TASK DESCRIPTION — Copy the text on measuring vitamin D and calcium intake in children word for word, from start to finish.

TEXT PROVIDED —

==============================

Using food records to assess nutrient intake is considered more accurate and defined as the “golden standard” compared with other methods that rely on the memory [19]. On the other hand, the 3D record can underestimate more infrequently consumed but important vitamin D-rich foods, such as fatty fish [20,27]. Such underestimation of vitamin D, but not calcium, intake was also found in comparison with the SFFQs in the present study group. This most probably resulted from those important sources of vitamin D that were not captured during the three-day record, while calcium-containing foods such as dairy were consumed daily with little variation. The vitamin D intake assessed with the 3D record is in accordance with other surveys in Swedish children in the same age group. A national survey based on food records reported the intake of vitamin D to be 6.6 μg/day and 5.0 μg/day for 4-year-olds and 8-year-olds, respectively [7]. However, to capture vitamin D intake, the dietary assessment needs to cover a period of at least three months [20], and is thus only captured by using an SFFQ.
In accordance with others [7,12,13] and regardless of method, mean vitamin D intake was below the current Nordic recommendation of 10 μg/day [9], whereas the mean intake of calcium was higher [7,10,34].

==============================

Collected data entries —
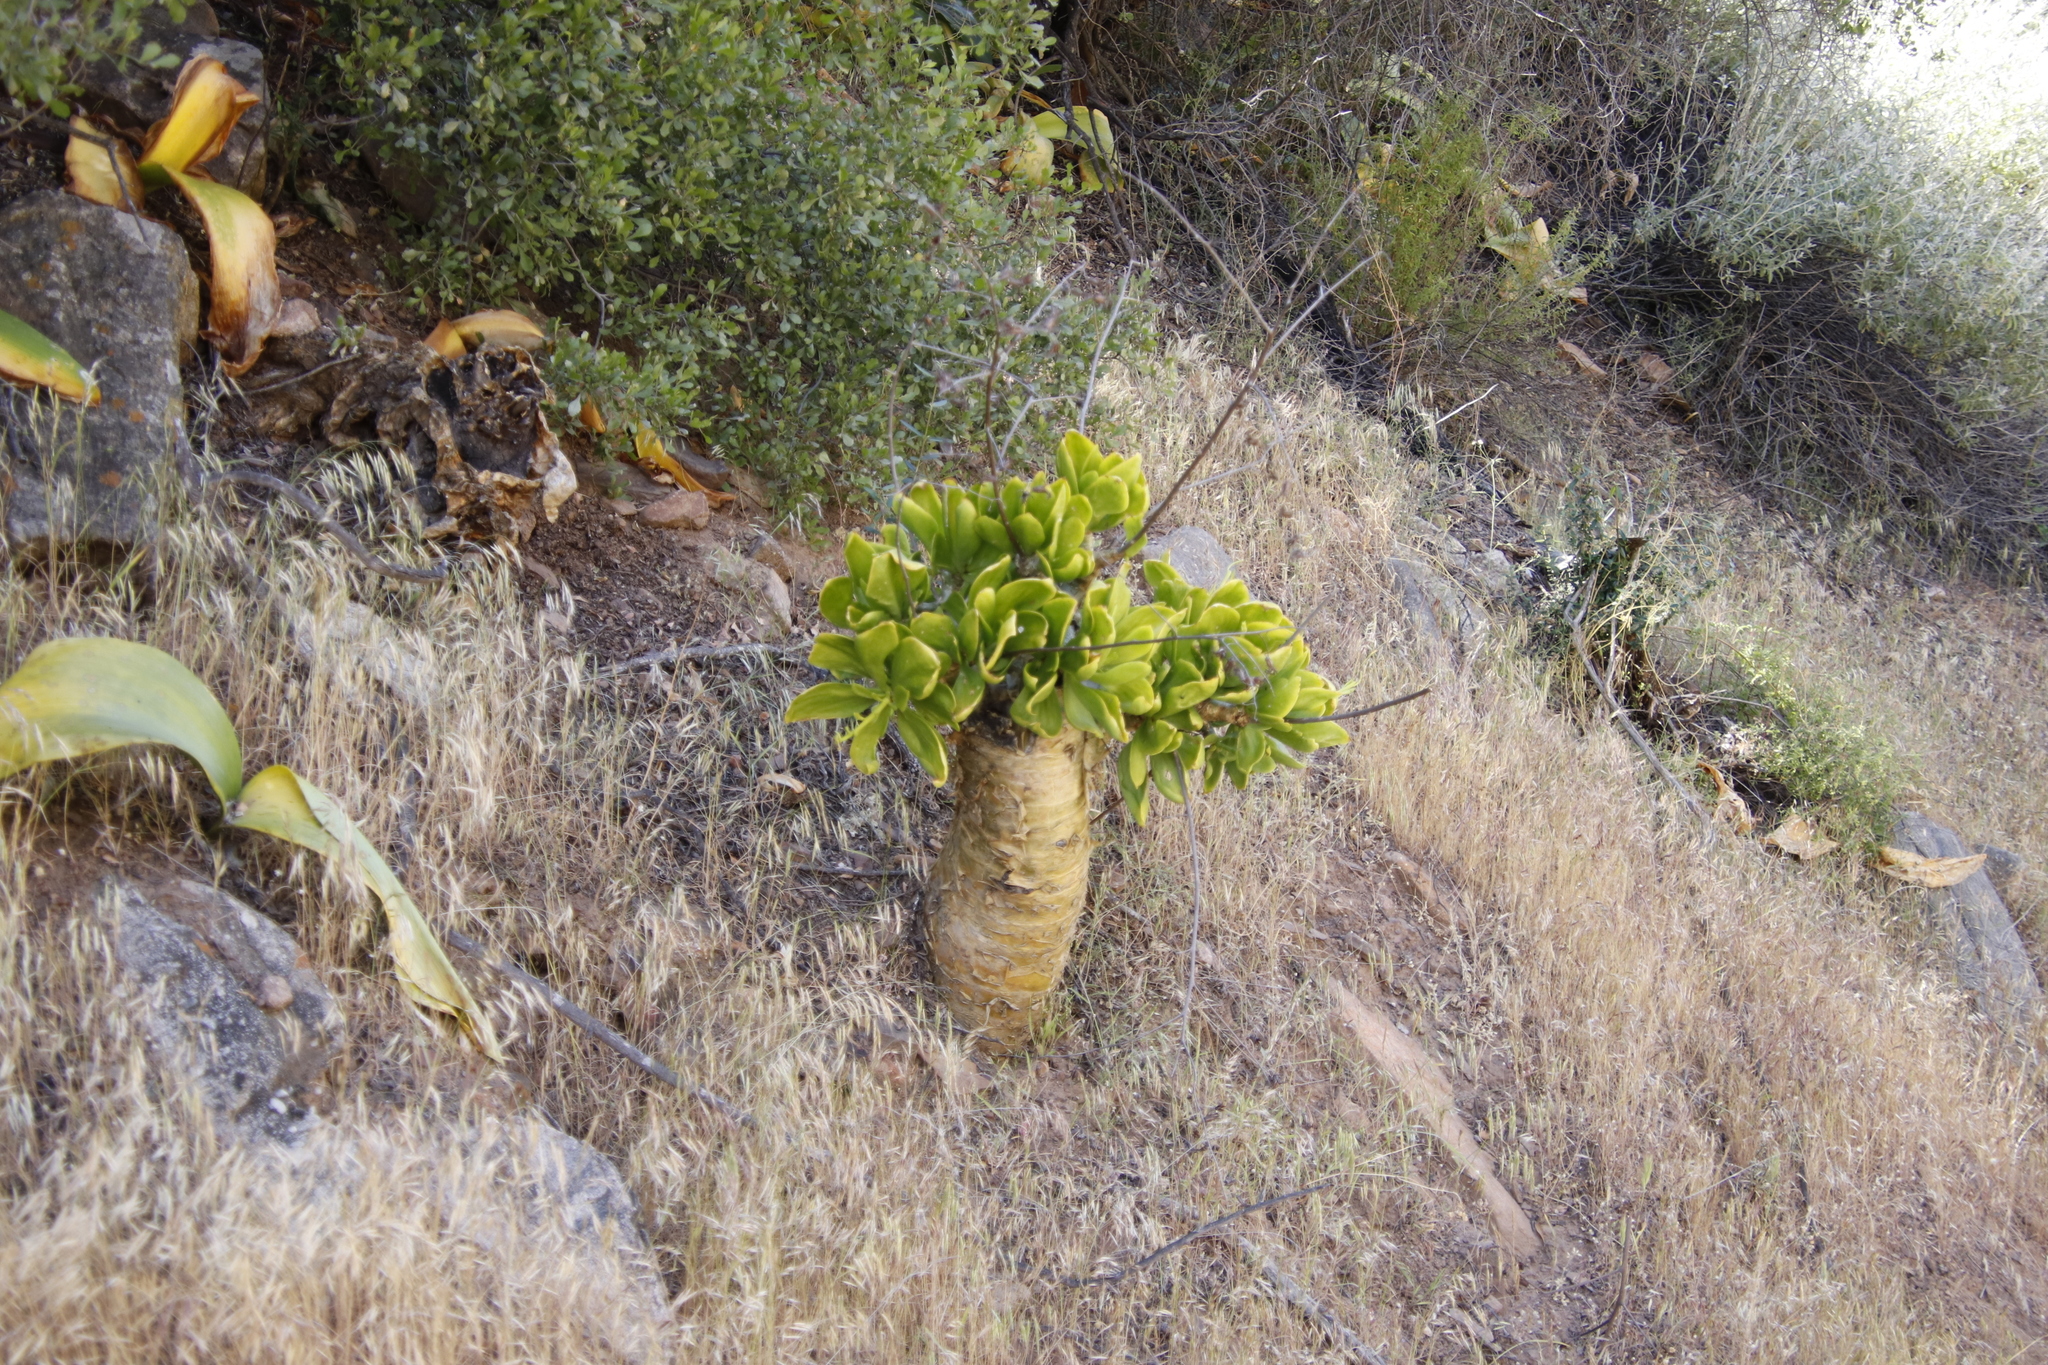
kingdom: Plantae
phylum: Tracheophyta
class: Magnoliopsida
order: Saxifragales
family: Crassulaceae
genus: Tylecodon
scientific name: Tylecodon paniculatus
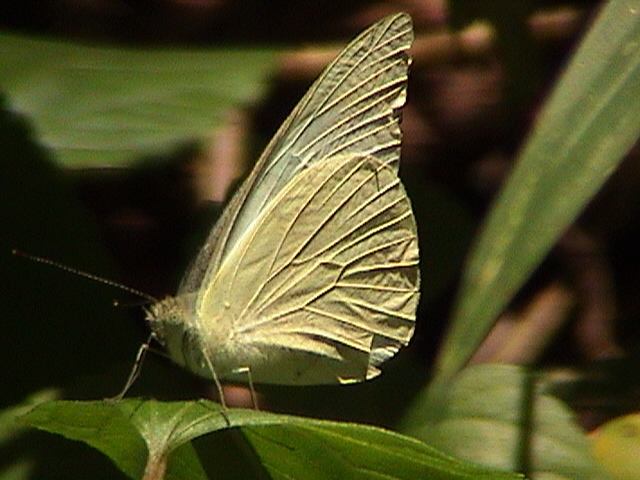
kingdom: Animalia
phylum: Arthropoda
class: Insecta
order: Lepidoptera
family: Pieridae
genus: Appias
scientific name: Appias albina
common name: Common albatross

==============================

SOLVED EXERCISE —
Using food records to assess nutrient intake is considered more accurate and defined as the “golden standard” compared with other methods that rely on the memory [19]. On the other hand, the 3D record can underestimate more infrequently consumed but important vitamin D-rich foods, such as fatty fish [20,27]. Such underestimation of vitamin D, but not calcium, intake was also found in comparison with the SFFQs in the present study group. This most probably resulted from those important sources of vitamin D that were not captured during the three-day record, while calcium-containing foods such as dairy were consumed daily with little variation. The vitamin D intake assessed with the 3D record is in accordance with other surveys in Swedish children in the same age group. A national survey based on food records reported the intake of vitamin D to be 6.6 μg/day and 5.0 μg/day for 4-year-olds and 8-year-olds, respectively [7]. However, to capture vitamin D intake, the dietary assessment needs to cover a period of at least three months [20], and is thus only captured by using an SFFQ.
In accordance with others [7,12,13] and regardless of method, mean vitamin D intake was below the current Nordic recommendation of 10 μg/day [9], whereas the mean intake of calcium was higher [7,10,34].